Così, il nostro inviato Salvatore Cernuzio, al seguito di Papa Francesco impegnato nel suo 45mo viaggio apostolico, descrive uno dei momenti più intensi della seconda giornata del Pontefice a Port Moresby, Papua Nuova Guinea, la prima tappa in Oceania di questo viaggio internazionale. "Copricapi piumati, collane di perline bicolore, bastoni di legno, tamburi di pelle, gonne di paglia, bracciali con foglie di banano. Poi cori e canti in inglese e spagnolo, grida di esultanza, piedi che battono per terra, fianchi che ondeggiano, braccia che disegnano cerchi nell’aria. La Papua Nuova Guinea in tutta la sua bellezza e ricchezza di costumi, riti e tradizioni si era preparata massiccia per onorare il Papa".

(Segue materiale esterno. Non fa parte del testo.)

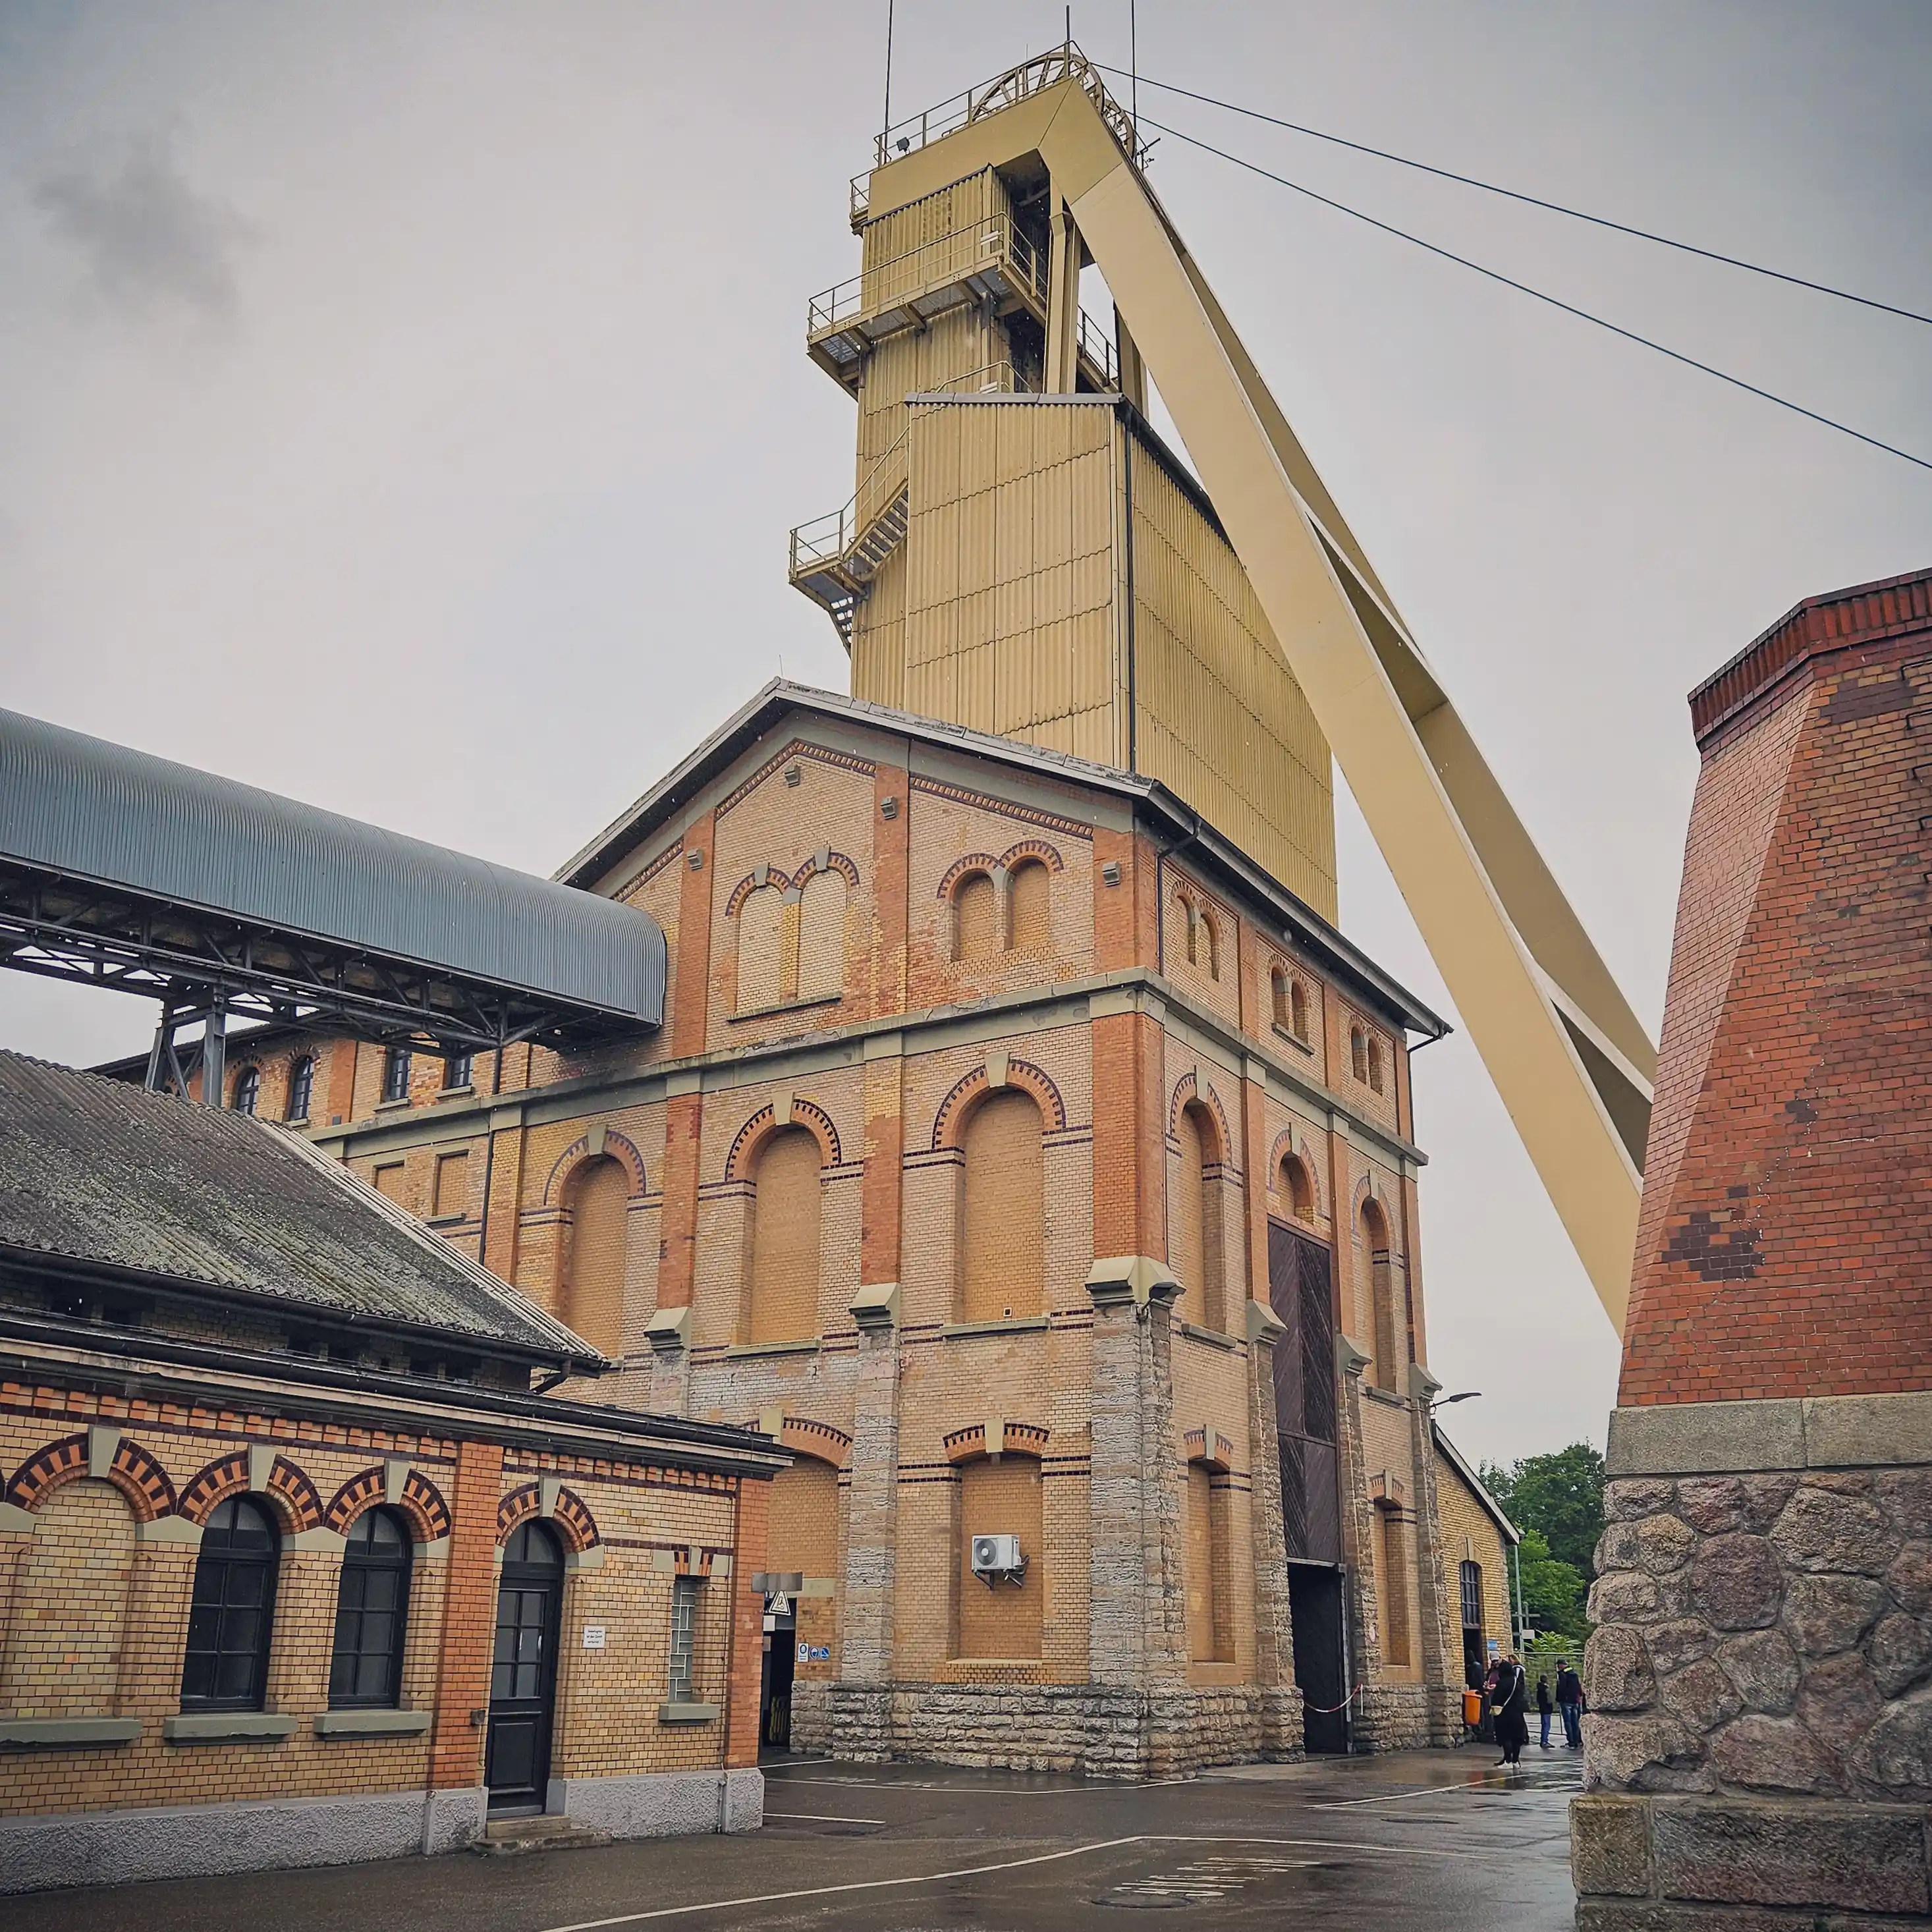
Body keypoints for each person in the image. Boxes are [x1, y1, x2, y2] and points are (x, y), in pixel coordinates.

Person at [1491, 1652, 1529, 1768]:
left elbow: (1497, 1700)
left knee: (1506, 1737)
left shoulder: (1502, 1684)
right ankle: (1515, 1761)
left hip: (1505, 1714)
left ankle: (1507, 1760)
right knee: (1517, 1738)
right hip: (1517, 1714)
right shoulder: (1516, 1682)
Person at [1556, 1658, 1584, 1748]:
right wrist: (1579, 1696)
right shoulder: (1574, 1674)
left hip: (1566, 1701)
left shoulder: (1563, 1674)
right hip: (1575, 1700)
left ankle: (1571, 1741)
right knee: (1575, 1722)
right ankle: (1577, 1740)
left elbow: (1562, 1688)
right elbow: (1579, 1686)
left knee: (1568, 1722)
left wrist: (1559, 1698)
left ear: (1561, 1665)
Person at [1536, 1670, 1553, 1748]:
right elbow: (1550, 1700)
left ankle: (1543, 1740)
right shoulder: (1546, 1689)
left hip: (1542, 1708)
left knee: (1543, 1724)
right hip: (1547, 1709)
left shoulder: (1539, 1688)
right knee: (1547, 1725)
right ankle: (1544, 1741)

A colpire il nostro inviato è l'incontro tra Francesco, i bambini e le loro mamme nella scuola della capitale del Paese. "Siete speciali, gli ha detto il Papa. Speciali come lo sono solo i figli di un Dio che è morto e risorto per tutti, a cominciare dai più umili. Che lezione di Vangelo che è stata oggi. Mi hanno fatto piangere e ridere, mannaggia, quando al momento della foto di gruppo hanno sommerso il Papa con le loro piume, paglie e perline, le braccia e le gambe nude dipinte, gli si sono stretti intorno scavalcando gendarmi e monsignori".
"E poi di nuovo i malati, uno in barella… quelle carezze, i cori su entrambi gli spalti, i Rosari alle loro assistenti e ai loro parenti, un flusso continuo di caramelle: ogni volta che il Papa sembrava aver finito, se ne presentavano altri dieci. I bambini, il futuro della società e della Chiesa della Papua Nuova Guinea. Una Chiesa totalmente differente da quella occidentale, forse acerba, forse troppo legata a riti ancestrali e pratiche naturali, ma sempre Chiesa".
"Al clero di questa porzione di terra dell’Oceania il Papa ha dato raccomandazioni ben precise: essere una Chiesa casa accogliente, dedita ai poveri, alle periferie, scevra da superstizioni ma ricolma di compassione e tenerezza. Valgono per la Papua, valgono per Roma, valgono per tutto il mondo".